Commercial services on self-driving technologies could soon become a key component of the UK’s transport network, according to government ministers speaking at today’s launch of the new Commercialising Connected and Automated Mobility funding competition.
The Department for Transport (DfT) today announced the launch of the new £40m competition, which is designed to help kick-start the development of commercial self-driving services, such as delivery vehicles and passenger shuttles.
The competition aims to provide grants to help roll out commercial use self-driving vehicles across the UK from 2025, with projects to introduce self-driving delivery vans, passenger buses, shuttles and pods, as well as vehicles that move people and luggage at airports and containers at shipping ports, all potential recipients.
In addition, £1.5m of the funding has been ring-fenced to support a study to explore using self-driving vehicles as a means of public transport that could provide an alternative to mass transit systems. That includes, for example, using self-driving vehicles on routes separated from other traffic that could be cheaper and more flexible than new railway lines.
Minister for Investment Lord Grimstone hailed the competition as a major boost for the nascent autonomous vehicle sector.
“Self-driving vehicles have the potential to revolutionize people’s lives, whether its by helping to better connect people who rely on public transport with jobs, local shops, and vital services, or by making it easier for those who have mobility issues to order and access services conveniently,” he said.
“This funding will help unlock the incredible potential of this new and growing industry, building on the continued development of self-driving technology, attracting investment and helping make our transport cleaner, safer and more efficient.”
Transport Minister Trudy Harrison said there was already ample evidence self-driving vehicles can deliver multiple environmental and economic benefits.
“We know that self-driving vehicles have the potential to revolutionize the way we travel, making our future journeys cleaner, easier and more reliable,” she said. “But our absolute priority is harnessing the technology to improve road safety.
“With around 88 per cent of road collisions currently caused by human error, this funding will drive the introduction of new technology to improve travel for all, while boosting economic growth and highly skilled jobs across the nation.”

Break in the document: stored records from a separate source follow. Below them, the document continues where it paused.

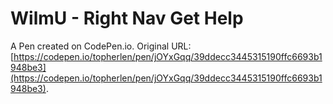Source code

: # WilmU - Right Nav Get Help

A Pen created on CodePen.io. Original URL: [https://codepen.io/topherlen/pen/jOYxGqq/39ddecc3445315190ffc6693b1948be3](https://codepen.io/topherlen/pen/jOYxGqq/39ddecc3445315190ffc6693b1948be3).


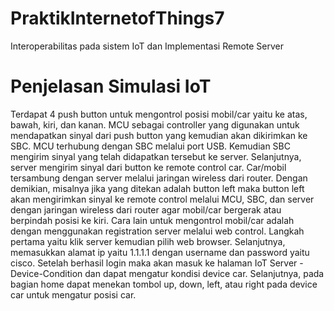 # PraktikInternetofThings7
 Interoperabilitas pada sistem IoT dan Implementasi Remote Server 

# Penjelasan Simulasi IoT
Terdapat 4 push button untuk mengontrol posisi mobil/car yaitu ke atas, bawah, kiri, dan kanan. MCU sebagai controller yang digunakan untuk mendapatkan sinyal dari push button yang kemudian akan dikirimkan ke SBC. MCU terhubung dengan SBC melalui port USB. Kemudian SBC mengirim sinyal yang telah didapatkan tersebut ke server. Selanjutnya, server mengirim sinyal dari button ke remote control car. Car/mobil tersambung dengan server melalui jaringan wireless dari router. Dengan demikian, misalnya jika yang ditekan adalah button left maka button left akan mengirimkan sinyal ke remote control melalui MCU, SBC, dan server dengan jaringan wireless dari router agar mobil/car bergerak atau berpindah posisi ke kiri. Cara lain untuk mengontrol mobil/car adalah dengan menggunakan registration server melalui web control. Langkah pertama yaitu klik server kemudian pilih web browser. Selanjutnya, memasukkan alamat ip yaitu 1.1.1.1 dengan username dan password yaitu cisco. Setelah berhasil login maka akan masuk ke halaman IoT Server - Device-Condition dan dapat mengatur kondisi device car. Selanjutnya, pada bagian home dapat menekan tombol up, down, left, atau right pada device car untuk mengatur posisi car.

The government said the new funding would help cement the UK’s reputation as a global leader in self-driving vehicle technology, unlocking a new industry that could be worth £42bn to the UK economy by 2035, potentially creating 38,000 new skilled jobs.
The funding announcement follows confirmation in the Queen’s Speech that the government is to introduce a new Transport Bill in the recent Queen’s Speech that will introduce comprehensive legislation for self-driving vehicles to enable safe and responsible deployment.
Moreover, the first vehicles to be listed as self-driving in the UK – vehicles approved under the Automated Lane Keeping System (ALKS) Regulation – could be available for people to purchase, lease or rent later this year.
The latest developments were welcomed by Mike Hawes, chief executive at the Society of Motor Manufacturers and Traders Chief Executive, who said: “Self-driving vehicles offer major benefits to society – improving road safety, supporting new jobs and economic growth, and greater greater mobility for everyone – so the UK is rightly seeking to be at the forefront of this technological evolution.
“Recent regulatory reforms have helped Britain establish itself as a leader in the rollout out of self-driving passenger vehicles, and today’s announcement is a significant step towards self-driving public transport and goods delivery services becoming a reality. This new funding competition will help drive innovation and, potentially, private investment in UK automotive, ensuring cutting-edge self-driving technology finds a clearer path to UK roads.”